From my limited reading then, it seems that we have an ambiguity code 'J' introduced for NMR/crystallography/MS-based (hi, Phil!) experimental ambiguities that has not been adopted as part of the official IUPAC recommendations, and so has not been accounted for in some (if not most) software packages, which might well throw an error if you pass them 'J' as input.  Meanwhile, at least two authoritative institutions have decided to adopt 'J' as an amino-acid ambiguity symbol.  Biopython, quite reasonably following DDBJ/EMBL's lead, has tried to be helpful in translating an ambiguous codon as a 'J', rather than 'X' but, because this seemingly hasn't been standardised, not everyone else has agreed to parse it appropriately in their own code, hence the downstream problems.

My own solution?  Emacs find and replace 'X' for 'J'... seemed simplest.  Does anyone else out there have a more authoritative account of the validity of 'J'?


  1. I've emailed Dr Moss as the IUPAC contact for clarification, so far no reply.

    In the medium term I'd go with asking the EBI to fix Interproscan to tolerate J (just treat it as X if need be), and encouraging IUPAC to formalise J / Xle as leucine or isoleucine.

    In the short term mapping J to X in the FASTA files is the most practical option.

  2. Thanks, Peter. It'll be interesting to hear what response you get from IUPAC.
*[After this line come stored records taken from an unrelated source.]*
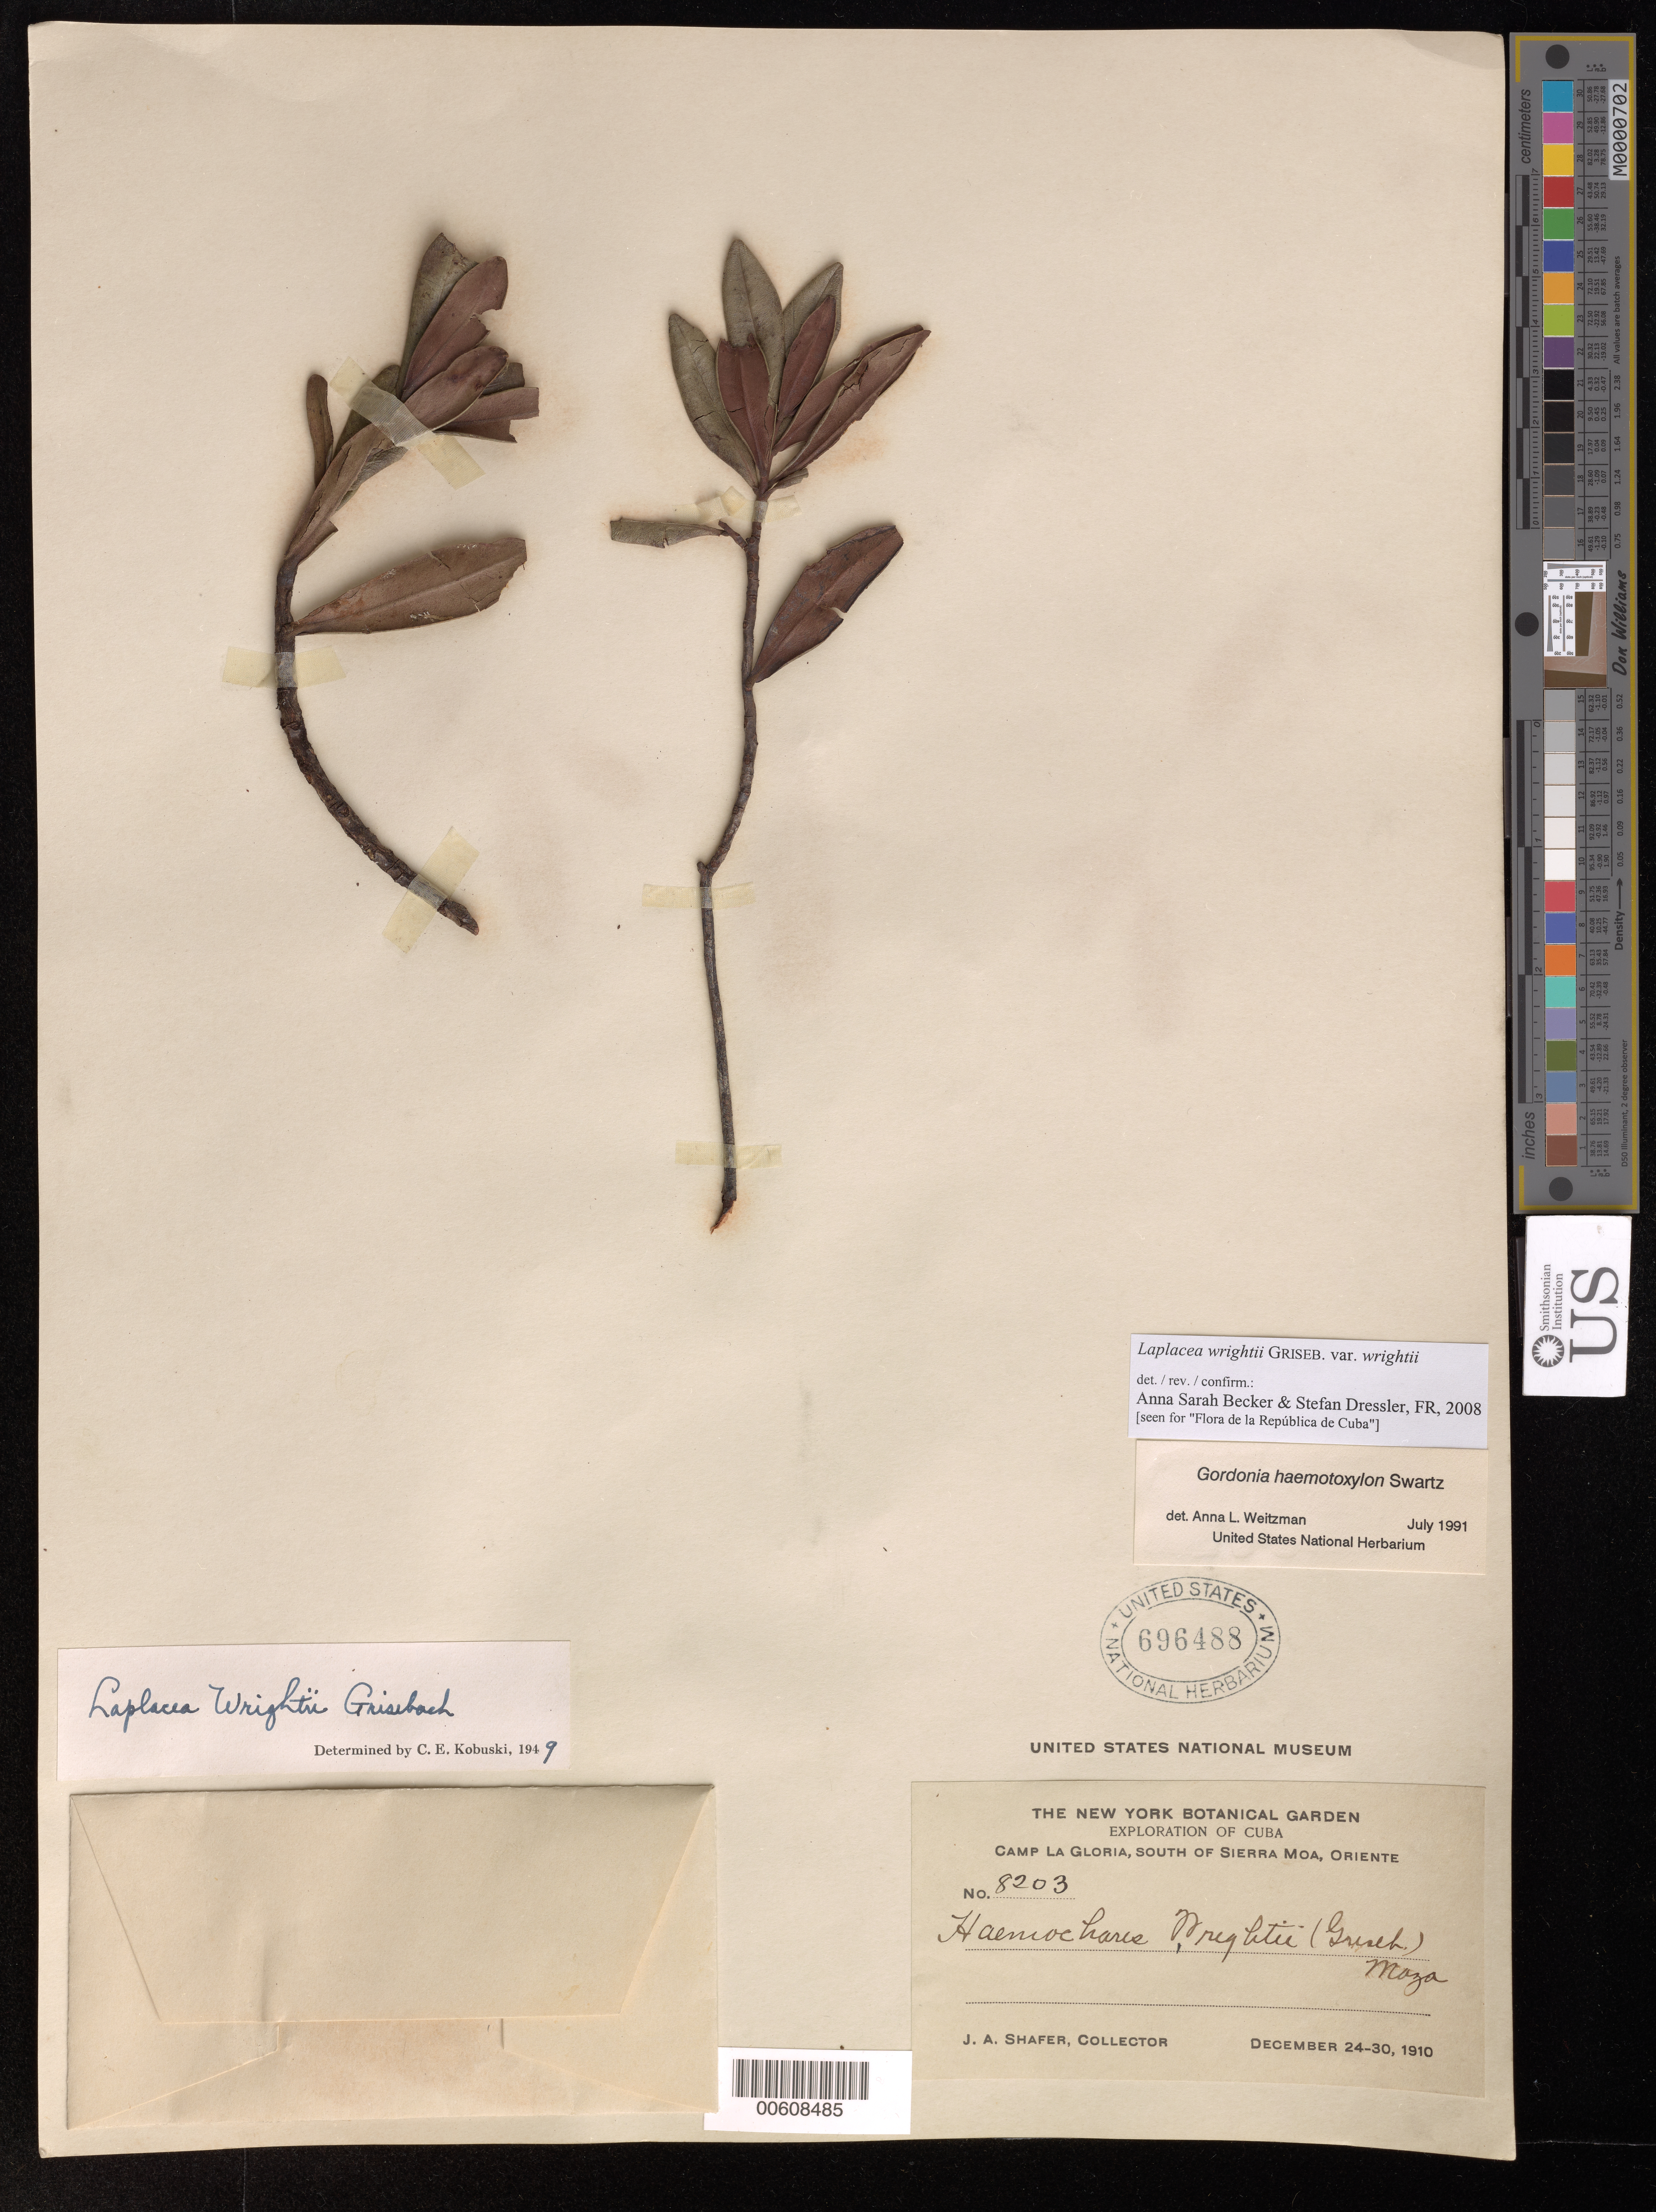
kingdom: Plantae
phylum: Tracheophyta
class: Magnoliopsida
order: Ericales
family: Theaceae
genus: Laplacea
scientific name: Laplacea wrightii var. wrightii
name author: Griseb.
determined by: Becker, Anna S.; Dressler, S.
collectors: J. A. Shafer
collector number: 8203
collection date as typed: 24 Dec 1910 to 30 Dec 1910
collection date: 1910-12-24/1910-12-30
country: Cuba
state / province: Oriente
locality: S of Sierra Moa, Camp La Gloria, along trail 17 E over low rocky hill to old Camp Benito of Jurugua Iron Co.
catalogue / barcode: US 696488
    Substituting 'X' for 'J' seems like a pragmatic solution all-round to me. Since EBI's new, reimplemented version of InterProScan (v5) is in beta, it might be worth bringing up - if they've not already dealt with it (I was using v4.8). I imagine that, much of the time, there's nothing sensible and easy that can be done with such an ambiguous Leu/Ile call. Where there is (e.g. having some kind of combined score in a substitution matrix) the problem of 'J' likely comes up so rarely as not to be worth anyone's time to implement.

    I think you're right that if IUPAC were to formalise 'J' as an ambiguity symbol, it might put sufficient pressure on new and maintained code to handle it explicitly as input (even if just converting to 'X' internally). That might help ease the pain of this particular gotcha.